Pixel coordinate boxes:
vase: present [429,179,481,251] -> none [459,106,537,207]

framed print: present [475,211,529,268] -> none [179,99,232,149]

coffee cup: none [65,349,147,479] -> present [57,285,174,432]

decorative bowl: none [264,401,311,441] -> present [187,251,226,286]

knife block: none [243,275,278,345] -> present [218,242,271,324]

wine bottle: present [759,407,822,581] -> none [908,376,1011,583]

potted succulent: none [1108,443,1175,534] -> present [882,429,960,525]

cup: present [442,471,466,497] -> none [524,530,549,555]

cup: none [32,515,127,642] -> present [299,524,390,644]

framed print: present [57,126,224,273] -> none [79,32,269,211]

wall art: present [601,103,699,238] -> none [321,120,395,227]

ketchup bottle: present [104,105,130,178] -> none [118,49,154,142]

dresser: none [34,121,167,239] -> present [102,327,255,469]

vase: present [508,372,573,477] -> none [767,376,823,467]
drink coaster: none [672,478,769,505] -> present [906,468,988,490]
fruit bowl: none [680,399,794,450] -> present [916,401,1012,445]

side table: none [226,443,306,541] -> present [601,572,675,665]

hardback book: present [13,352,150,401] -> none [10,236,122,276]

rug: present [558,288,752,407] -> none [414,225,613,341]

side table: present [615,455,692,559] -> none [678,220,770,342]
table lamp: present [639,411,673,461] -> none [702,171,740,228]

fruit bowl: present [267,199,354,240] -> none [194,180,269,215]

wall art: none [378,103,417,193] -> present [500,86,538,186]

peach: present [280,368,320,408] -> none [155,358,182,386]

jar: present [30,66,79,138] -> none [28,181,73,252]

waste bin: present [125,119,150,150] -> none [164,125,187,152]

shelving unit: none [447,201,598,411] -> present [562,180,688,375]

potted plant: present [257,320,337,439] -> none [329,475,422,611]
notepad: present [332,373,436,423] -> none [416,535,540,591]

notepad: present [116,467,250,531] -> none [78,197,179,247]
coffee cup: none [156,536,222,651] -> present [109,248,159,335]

#### Problem statement:
Once the line with "peach: present [280,368,320,408]" is found, write out that line and every one after it through the last line of the records, exactly and with nothing else.

#### Answer area:
peach: present [280,368,320,408] -> none [155,358,182,386]

jar: present [30,66,79,138] -> none [28,181,73,252]

waste bin: present [125,119,150,150] -> none [164,125,187,152]

shelving unit: none [447,201,598,411] -> present [562,180,688,375]

potted plant: present [257,320,337,439] -> none [329,475,422,611]
notepad: present [332,373,436,423] -> none [416,535,540,591]

notepad: present [116,467,250,531] -> none [78,197,179,247]
coffee cup: none [156,536,222,651] -> present [109,248,159,335]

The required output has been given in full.